I promise you, this display cabinet only cost us $28.00 from start to finish. Les Gains, my husband, makes things. Lots and lots of little things. If he does not have a guitar in his hands, then you will find him in his studio creating fabulous little treasures.
Above is a crowd of funny little guys that Les made with resin. He first sculpts figures out of modeling clay, then he makes molds, then pours resin into the molds. When the resin has set up, Les unmolds them and then paints each figure. THEN he assembles his elements into really cool little sculptures. As much as I am fascinated by his work, a lot of little things spread all over the house drives me nuts. I like to group small things together to form a larger display unit.
Several years ago, I bought two of these cabinets from IKEA. The photo on the left shows the cabinet with the clear glass door open. Sporting adjustable shelves, it is perfect for small collectibles. Generally, Les works small. Most of his items range in height from 1″ to 9″.
As prolific as he is, the IKEA cabinets were full in no time at all. I needed a larger display shelf that would compliment the style of the old cabinet and our eclectic home decor.
So, off we went on yet another mission. Seeking cheap building materials, Les and I scoured junk yards and thrift stores. We finally found exactly what we needed at Khules, a salvage store in Prescott.
From the salvage yard, we bought a large galvanized utility box. Probably some type of electrical junction box?

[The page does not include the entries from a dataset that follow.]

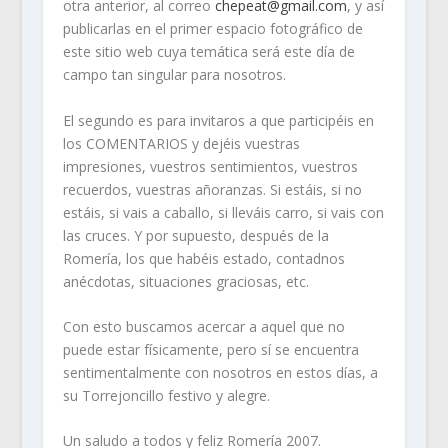
otra anterior, al correo
chepeat@gmail.com
, y así
publicarlas en el primer espacio fotográfico de
este sitio web cuya temática será este día de
campo tan singular para nosotros.
El segundo es para invitaros a que participéis en
los COMENTARIOS y dejéis vuestras
impresiones, vuestros sentimientos, vuestros
recuerdos, vuestras añoranzas. Si estáis, si no
estáis, si vais a caballo, si lleváis carro, si vais con
las cruces. Y por supuesto, después de la
Romería, los que habéis estado, contadnos
anécdotas, situaciones graciosas, etc.
Con esto buscamos acercar a aquel que no
puede estar físicamente, pero sí se encuentra
sentimentalmente con nosotros en estos días, a
su Torrejoncillo festivo y alegre.
Un saludo a todos y feliz Romería 2007.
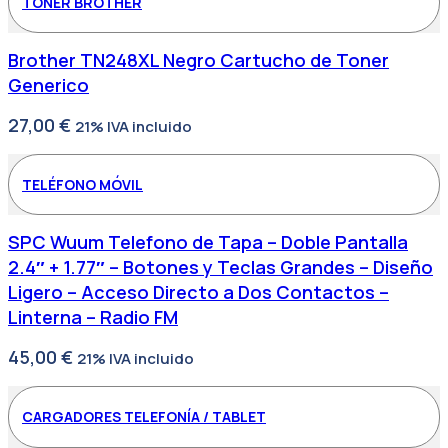
TONER BROTHER
Brother TN248XL Negro Cartucho de Toner
Generico
27,00
€
21% IVA incluido
TELÉFONO MÓVIL
SPC Wuum Telefono de Tapa – Doble Pantalla
2.4″ + 1.77″ – Botones y Teclas Grandes – Diseño
Ligero – Acceso Directo a Dos Contactos –
Linterna – Radio FM
45,00
€
21% IVA incluido
CARGADORES TELEFONÍA / TABLET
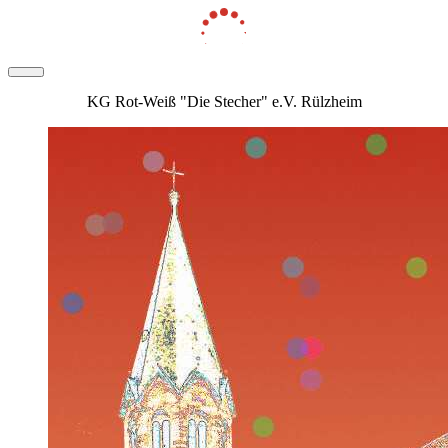
KG Rot-Weiß "Die Stecher" e.V. Rülzheim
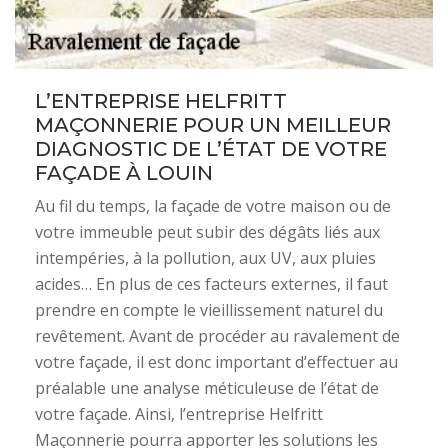
L’ENTREPRISE HELFRITT
MAÇONNERIE POUR UN MEILLEUR
DIAGNOSTIC DE L’ÉTAT DE VOTRE
FAÇADE À LOUIN
Au fil du temps, la façade de votre maison ou de
votre immeuble peut subir des dégâts liés aux
intempéries, à la pollution, aux UV, aux pluies
acides… En plus de ces facteurs externes, il faut
prendre en compte le vieillissement naturel du
revêtement. Avant de procéder au ravalement de
votre façade, il est donc important d’effectuer au
préalable une analyse méticuleuse de l’état de
votre façade. Ainsi, l’entreprise Helfritt
Maçonnerie pourra apporter les solutions les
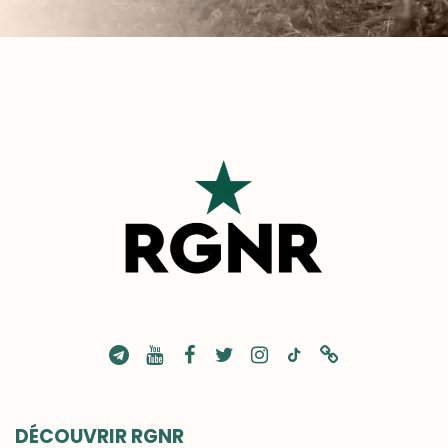
DÉCOUVRIR RGNR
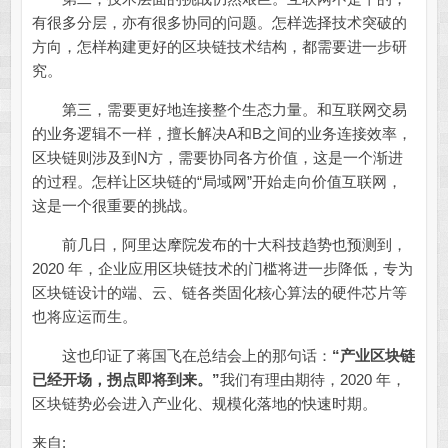
有很多分层，亦有很多协同的问题。怎样选择技术突破的
方向，怎样构建更好的区块链技术结构，都需要进一步研
究。
第三，需要更好地连接整个生态力量。和互联网交易
的业务逻辑不一样，擅长解决A和B之间的业务连接效率，
区块链则涉及到N方，需要协同各方价值，这是一个渐进
的过程。怎样让区块链的“局域网”开始走向价值互联网，
这是一个很重要的挑战。
前几日，阿里达摩院发布的十大科技趋势也预测到，
2020 年，企业应用区块链技术的门槛将进一步降低，专为
区块链设计的端、云、链各类固化核心算法的硬件芯片等
也将应运而生。
这也印证了蒋国飞在总结会上的那句话：
“产业区块链
已经开场，拐点即将到来。”
我们有理由期待，2020 年，
区块链势必会进入产业化、规模化落地的快速时期。
来自:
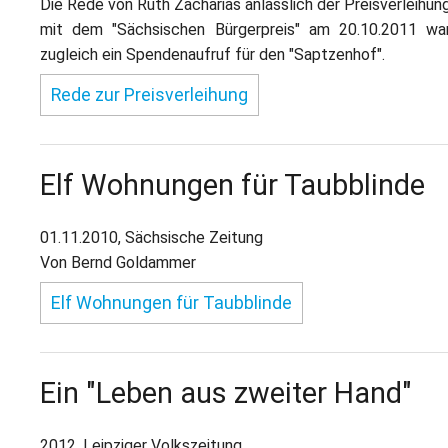
Die Rede von Ruth Zacharias anlässlich der Preisverleihun
mit dem "Sächsischen Bürgerpreis" am 20.10.2011 wa
zugleich ein Spendenaufruf für den "Saptzenhof".
Rede zur Preisverleihung
Elf Wohnungen für Taubblinde
01.11.2010, Sächsische Zeitung
Von Bernd Goldammer
Elf Wohnungen für Taubblinde
Ein "Leben aus zweiter Hand"
2012, Leipziger Volkszeitung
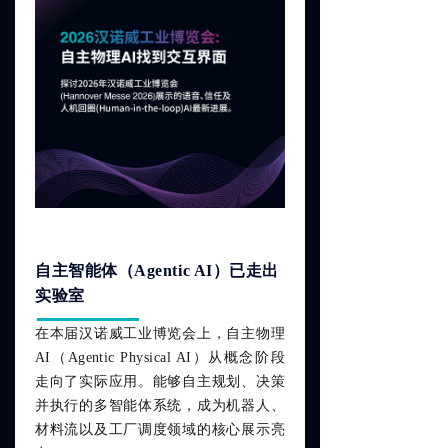
所有文章
ꀂ
新闻动态
ꀂ
微信文章
ꀂ
媒体报道
ꀂ
投资者
关于赛轮思AI
自主智能体（Agentic AI）已走出
关于我们
实验室
ꀂ
在本届汉诺威工业博览会上，自主物理
招聘
ꀂ
AI（Agentic Physical AI）从概念阶段
走向了实际应用。能够自主规划、决策
可持续发展
ꀂ
并执行的多智能体系统，成为机器人、
经销商合作伙伴
材料流以及工厂调度领域的核心展示亮
ꀂ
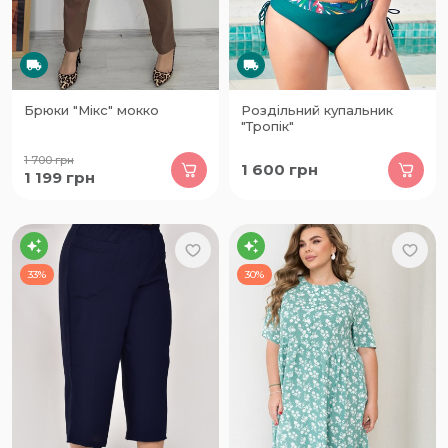
Брюки "Мікс" мокко
Роздільний купальник
"Тропік"
1 700
грн
1 600
грн
1 199
грн
33%
30%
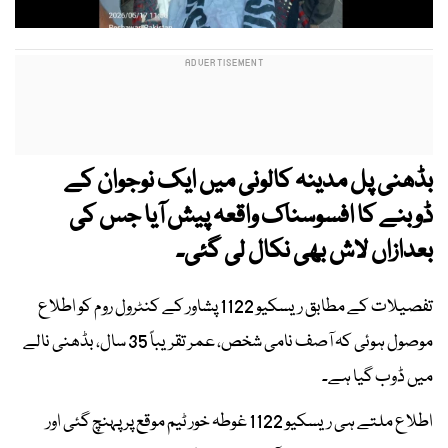
بڈھنی پل مدینہ کالونی میں ایک نوجوان کے
ڈوبنے کا افسوسناک واقعہ پیش آیا جس کی
بعدازاں لاش بھی نکال لی گئی۔
تفصیلات کے مطابق ریسکیو 1122 پشاور کے کنٹرول روم کو اطلاع
موصول ہوئی کہ آصف نامی شخص، عمر تقریباً 35 سال، بڈھنی نالے
میں ڈوب گیا ہے۔
اطلاع ملتے ہی ریسکیو 1122 غوطہ خور ٹیم موقع پر پہنچ گئی اور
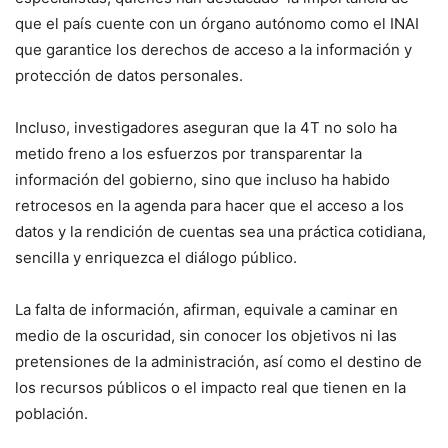
que el país cuente con un órgano autónomo como el INAI
que garantice los derechos de acceso a la información y
protección de datos personales.
Incluso, investigadores aseguran que la 4T no solo ha
metido freno a los esfuerzos por transparentar la
información del gobierno, sino que incluso ha habido
retrocesos en la agenda para hacer que el acceso a los
datos y la rendición de cuentas sea una práctica cotidiana,
sencilla y enriquezca el diálogo público.
La falta de información, afirman, equivale a caminar en
medio de la oscuridad, sin conocer los objetivos ni las
pretensiones de la administración, así como el destino de
los recursos públicos o el impacto real que tienen en la
población.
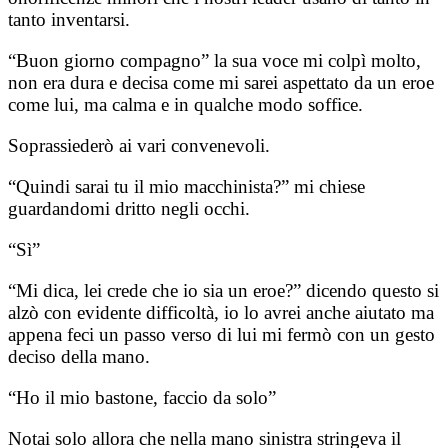
tanto inventarsi.
“Buon giorno compagno” la sua voce mi colpì molto,
non era dura e decisa come mi sarei aspettato da un eroe
come lui, ma calma e in qualche modo soffice.
Soprassiederò ai vari convenevoli.
“Quindi sarai tu il mio macchinista?” mi chiese
guardandomi dritto negli occhi.
“Sì”
“Mi dica, lei crede che io sia un eroe?” dicendo questo si
alzò con evidente difficoltà, io lo avrei anche aiutato ma
appena feci un passo verso di lui mi fermò con un gesto
deciso della mano.
“Ho il mio bastone, faccio da solo”
Notai solo allora che nella mano sinistra stringeva il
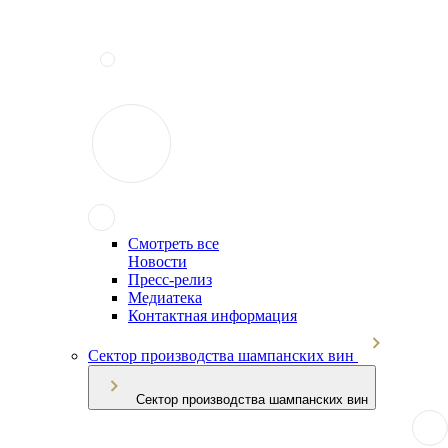
Смотреть все
Новости
Пресс-релиз
Медиатека
Контактная информация
Сектор производства шампанских вин
Сектор производства шампанских вин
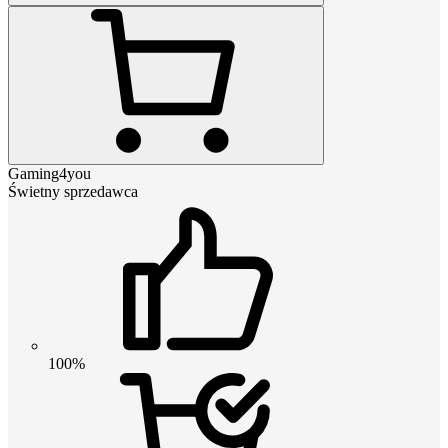
Gaming4you
Świetny sprzedawca
100%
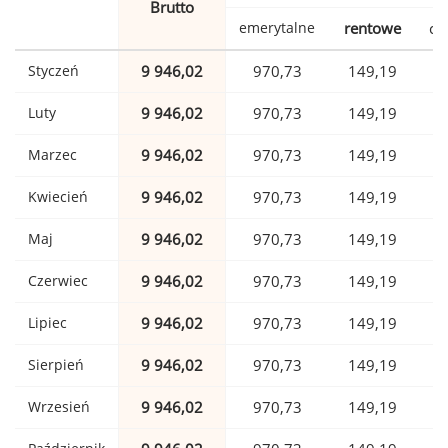
Brutto
emerytalne
rentowe
ch
Styczeń
9 946,02
970,73
149,19
Luty
9 946,02
970,73
149,19
Marzec
9 946,02
970,73
149,19
Kwiecień
9 946,02
970,73
149,19
Maj
9 946,02
970,73
149,19
Czerwiec
9 946,02
970,73
149,19
Lipiec
9 946,02
970,73
149,19
Sierpień
9 946,02
970,73
149,19
Wrzesień
9 946,02
970,73
149,19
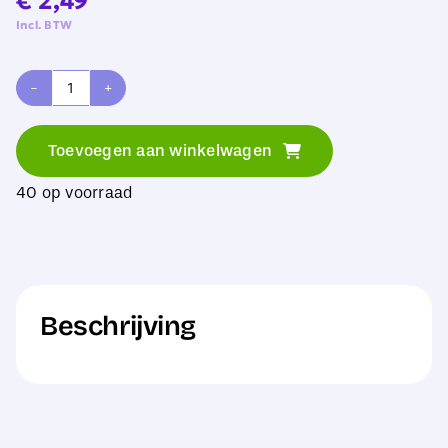
€
2,49
Incl. BTW
Glazen
plaat
Toevoegen aan winkelwagen
met
40 op voorraad
houten
voet
15,5
x
Beschrijving
15,5
cm
aantal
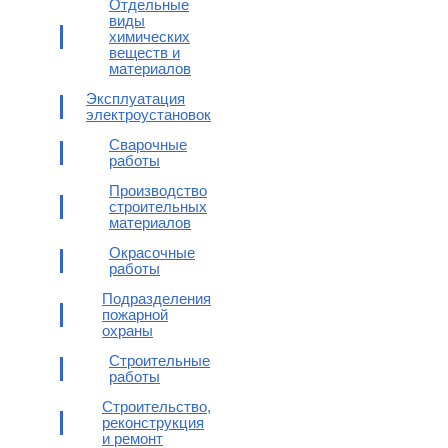
Отдельные
виды
химических
веществ и
материалов
Эксплуатация
электроустановок
Сварочные
работы
Производство
строительных
материалов
Окрасочные
работы
Подразделения
пожарной
охраны
Строительные
работы
Строительство,
реконструкция
и ремонт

After finding the box, the rest was easy to assemble.
This photo shows the larger, finished box and a close up on the right so that you can see the side detail. It’s easy to make – just follow our step-by-steps listed here.
- (after a thorough cleaning) Drill holes into the sides of the box. You will need two sets of holes on each side of the box for each shelf.
- Cut 2 rods for each shelf that extend past the sides of the box. Thread them into the holes cross ways.
- Cut plastic shelves to fit inside the cabinet. I also bound the edges with copper tape and used an antiquing solution to age the tape.
- Finally, we got little caps to finish off the raw edges of the rods that stuck out of the cabinet sides. The whole assembly only cost only $28.00
Here are a few of Les’ sculptures. He solders, shapes wire, polymer clay, resin and found objects to make wonderfully detailed figures.